# can i use my current dish to get a free tv from other sat



## krul411 (Sep 6, 2004)

dear all member,

curently i use my dish i buy from my satellite provider (www.astro.com.my) but i get below 50 channel from that!

i found in the internet i can get over 200++ free on air tv channel!

can i use my current dish and receiver to find others satellite, and do i need a satellite finder?
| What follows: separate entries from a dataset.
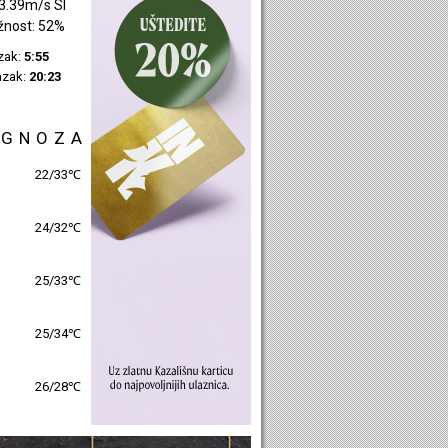
1.07m/s SI
žnost: 39%
azak:
5:57
azak:
20:25
OGNOZA
25/31℃
26/31℃
26/31℃
26/32℃
27/29℃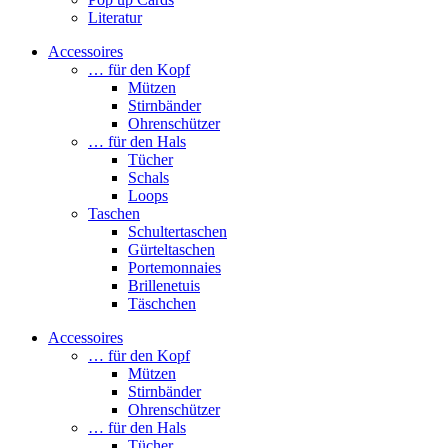
Literatur
Accessoires
… für den Kopf
Mützen
Stirnbänder
Ohrenschützer
… für den Hals
Tücher
Schals
Loops
Taschen
Schultertaschen
Gürteltaschen
Portemonnaies
Brillenetuis
Täschchen
Accessoires
… für den Kopf
Mützen
Stirnbänder
Ohrenschützer
… für den Hals
Tücher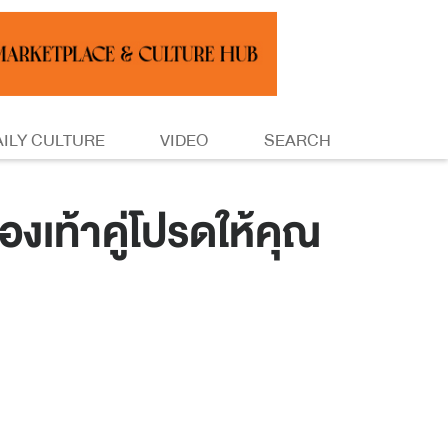
AILY CULTURE
VIDEO
SEARCH
ท้าคู่โปรดให้คุณ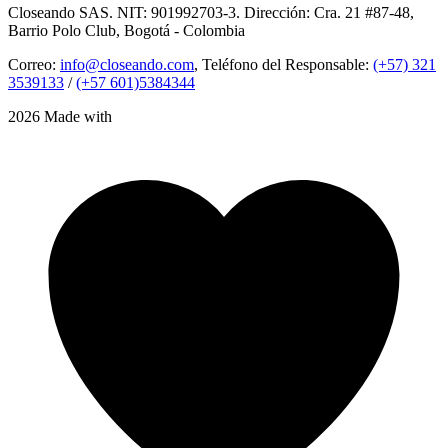
Closeando SAS. NIT: 901992703-3. Dirección: Cra. 21 #87-48,
Barrio Polo Club, Bogotá - Colombia
Correo:
info@closeando.com
, Teléfono del Responsable:
(+57) 321
3539133
/
(+57 601)5384344
2026 Made with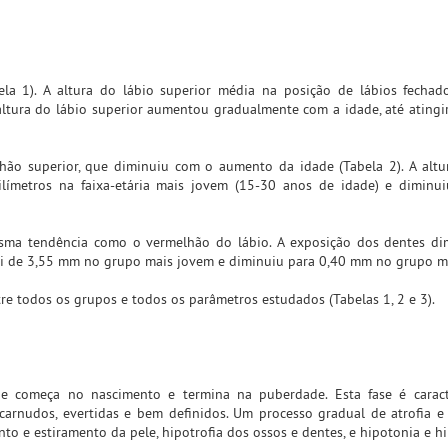
la 1). A altura do lábio superior média na posição de lábios fechad
A altura do lábio superior aumentou gradualmente com a idade, até ating
hão superior, que diminuiu com o aumento da idade (Tabela 2). A alt
ilímetros na faixa-etária mais jovem (15-30 anos de idade) e diminu
sma tendência como o vermelhão do lábio. A exposição dos dentes di
foi de 3,55 mm no grupo mais jovem e diminuiu para 0,40 mm no grupo m
tre todos os grupos e todos os parâmetros estudados (Tabelas 1, 2 e 3).
ue começa no nascimento e termina na puberdade. Esta fase é caract
carnudos, evertidas e bem definidos. Um processo gradual de atrofia e 
o e estiramento da pele, hipotrofia dos ossos e dentes, e hipotonia e hi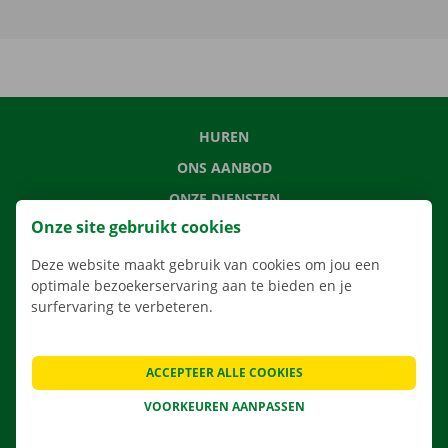
HUREN
ONS AANBOD
ONZE DIENSTEN
Onze site gebruikt cookies
LOCATIES
APP
Deze website maakt gebruik van cookies om jou een
optimale bezoekerservaring aan te bieden en je
VERHUISOPLOSSINGEN
surfervaring te verbeteren.
ACCEPTEER ALLE COOKIES
CONTACTEER ONS
VOORKEUREN AANPASSEN
VEELGESTELDE VRAGEN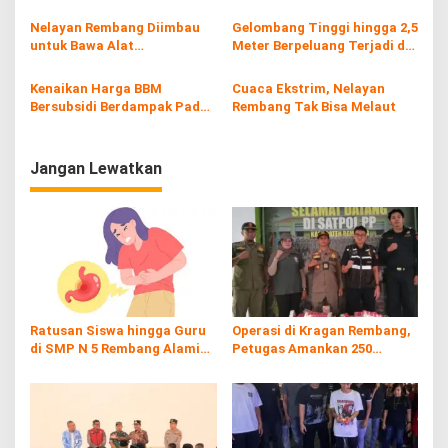
Cuaca Buruk
Hilang
s
Nelayan Rembang Diimbau
Gelombang Tinggi hingga 2,5
untuk Bawa Alat
Meter Berpeluang Terjadi di
Keselamatan Saat Melaut
Perairan Pati-Rembang
Kenaikan Harga BBM
Cuaca Ekstrim, Nelayan
Bersubsidi Berdampak Pada
Rembang Tak Bisa Melaut
Nelayan Rembang
Jangan Lewatkan
Ratusan Siswa hingga Guru
Operasi di Kragan Rembang,
di SMP N 5 Rembang Alami
Petugas Amankan 250
Diare Massal
Batang Rokol Ilegal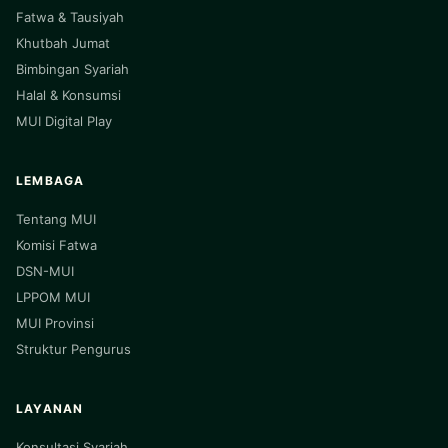
Fatwa & Tausiyah
Khutbah Jumat
Bimbingan Syariah
Halal & Konsumsi
MUI Digital Play
LEMBAGA
Tentang MUI
Komisi Fatwa
DSN-MUI
LPPOM MUI
MUI Provinsi
Struktur Pengurus
LAYANAN
Konsultasi Syariah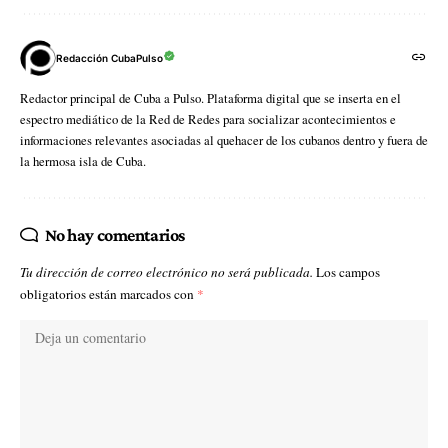
Redacción CubaPulso
Redactor principal de Cuba a Pulso. Plataforma digital que se inserta en el
espectro mediático de la Red de Redes para socializar acontecimientos e
informaciones relevantes asociadas al quehacer de los cubanos dentro y fuera de
la hermosa isla de Cuba.
No hay comentarios
Tu dirección de correo electrónico no será publicada.
Los campos
obligatorios están marcados con
*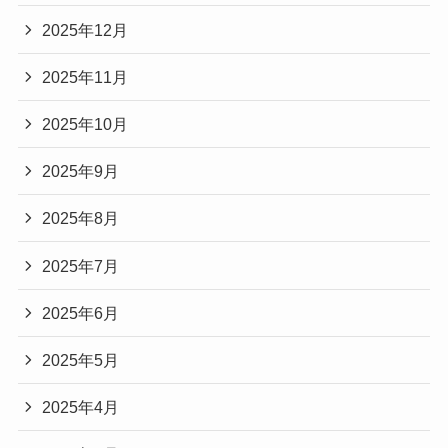
2025年12月
2025年11月
2025年10月
2025年9月
2025年8月
2025年7月
2025年6月
2025年5月
2025年4月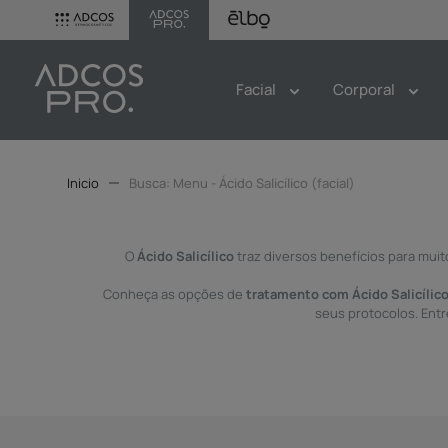
Facial
Corporal
Menu - Ácido Salicílico (facial)
O
Ácido Salicílico
traz diversos benefícios para muit
Conheça as opções de
tratamento com Ácido Salicílic
seus protocolos. Ent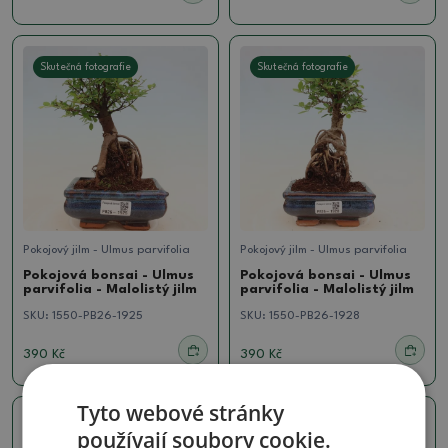
Skutečná fotografie
Skutečná fotografie
Pokojový jilm - Ulmus parvifolia
Pokojový jilm - Ulmus parvifolia
Pokojová bonsai - Ulmus
Pokojová bonsai - Ulmus
parvifolia - Malolistý jilm
parvifolia - Malolistý jilm
SKU:
1550-PB26-1925
SKU:
1550-PB26-1928
390 Kč
390 Kč
Tyto webové stránky
Skutečná fotografie
Skutečná fotografie
používají soubory cookie.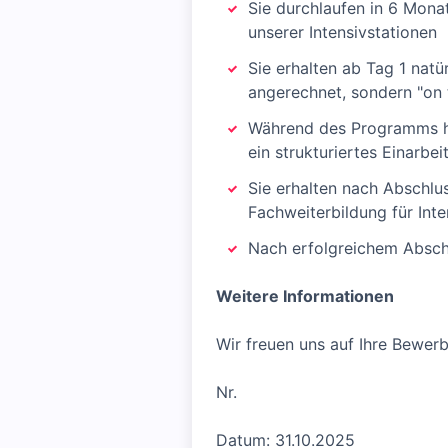
Sie durchlaufen in 6 Monat
unserer Intensivstationen
Sie erhalten ab Tag 1 natü
angerechnet, sondern "on 
Während des Programms ha
ein strukturiertes Einarbe
Sie erhalten nach Abschlu
Fachweiterbildung für Int
Nach erfolgreichem Abschl
Weitere Informationen
Wir freuen uns auf Ihre Bewerb
Nr.
Datum: 31.10.2025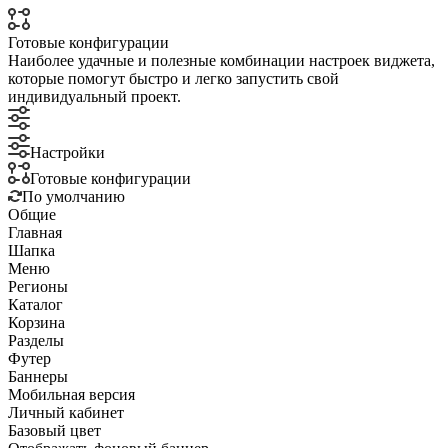
Готовые конфигурации
Наиболее удачные и полезные комбинации настроек виджета,
которые помогут быстро и легко запустить свой
индивидуальный проект.
Настройки
Готовые конфигурации
По умолчанию
Общие
Главная
Шапка
Меню
Регионы
Каталог
Корзина
Разделы
Футер
Баннеры
Мобильная версия
Личный кабинет
Базовый цвет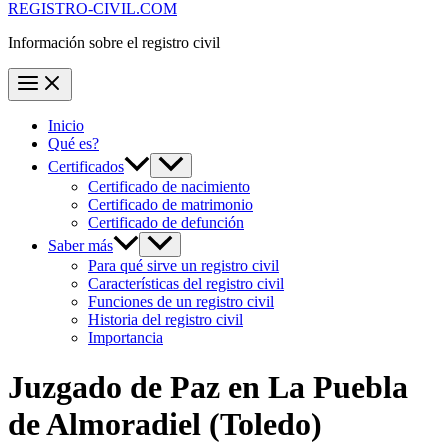
REGISTRO-CIVIL.COM
Información sobre el registro civil
Inicio
Qué es?
Certificados
Certificado de nacimiento
Certificado de matrimonio
Certificado de defunción
Saber más
Para qué sirve un registro civil
Características del registro civil
Funciones de un registro civil
Historia del registro civil
Importancia
Juzgado de Paz en
La Puebla
de Almoradiel
(Toledo)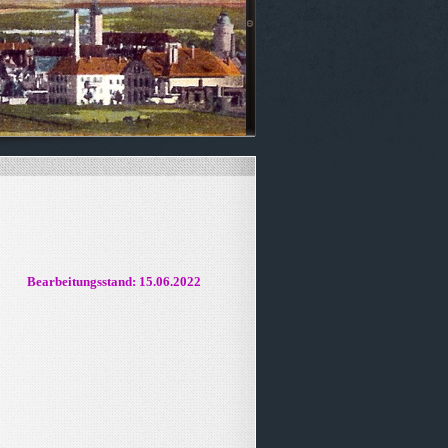
Bearbeitungsstand: 15.06.2022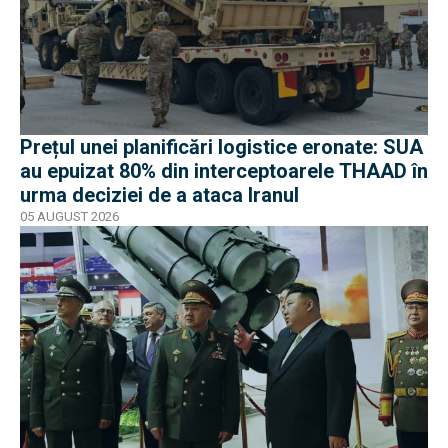
Prețul unei planificări logistice eronate: SUA
au epuizat 80% din interceptoarele THAAD în
urma deciziei de a ataca Iranul
05 AUGUST 2026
who can give me a full instruction?

please help me asap!

bye


----------



## kevision (Mar 30, 2004)

This is really a post for the FTA section...
Without knowing what kind of dish, reciever, where you live, etc. The answer requires alot of guesswork. Im assuming you currently subscribe to a MEASAT service in Malaysia. If Astro sold you a conditional access reciever, then it may be possible to point the dish at another sat and get whatever is being sent in the clear. You can see a list of these other satellites here: http://www.lyngsat.com/asia.html
If the Astro reciever is programmed only for MEASAT programming, then you'll need a separate FTA reciever. 
Please make sure you understand what FTA is: http://www.global-cm.net/mpeg2basics.html . This explanation is geared more for North America, but the basic concepts are the same. The most important concept: FTA is NOT a way to bypass paying a subscription for something, a claim made by many of these shady internet "over 200++ free on air tv channels!!" posts.


----------



## Mark Lamutt (Mar 24, 2002)

Moving.


----------